Available data ▸
++++++

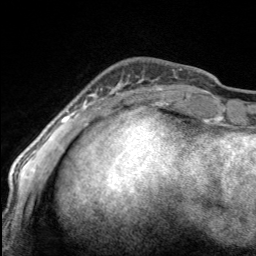
Breast MRI, one axial slice. Position 36 of 160 along the scan axis. Cropped to one breast. Dynamic contrast-enhanced series, time point 2 of 7 at this slice position (early post-contrast). 3 T. TE 1.7 ms, TR 4.6 ms. 1 mm slice thickness. 256 × 256 image matrix. Female patient.
Structures marked on this image (semi-automatically segmented with operator editing):
- enhancing-tissue mask used for the functional tumour volume (all voxels passing the contrast-enhancement thresholds inside the analysis volume; usually the tumour): bounding box [x1, y1, x2, y2] px = [97, 76, 165, 100]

++++++

Task objective ▸
Give every line above again exactly, omitting whatever pictures appear.

Response below ▸
Breast MRI, one axial slice. Position 36 of 160 along the scan axis. Cropped to one breast. Dynamic contrast-enhanced series, time point 2 of 7 at this slice position (early post-contrast). 3 T. TE 1.7 ms, TR 4.6 ms. 1 mm slice thickness. 256 × 256 image matrix. Female patient.
Structures marked on this image (semi-automatically segmented with operator editing):
- enhancing-tissue mask used for the functional tumour volume (all voxels passing the contrast-enhancement thresholds inside the analysis volume; usually the tumour): bounding box [x1, y1, x2, y2] px = [97, 76, 165, 100]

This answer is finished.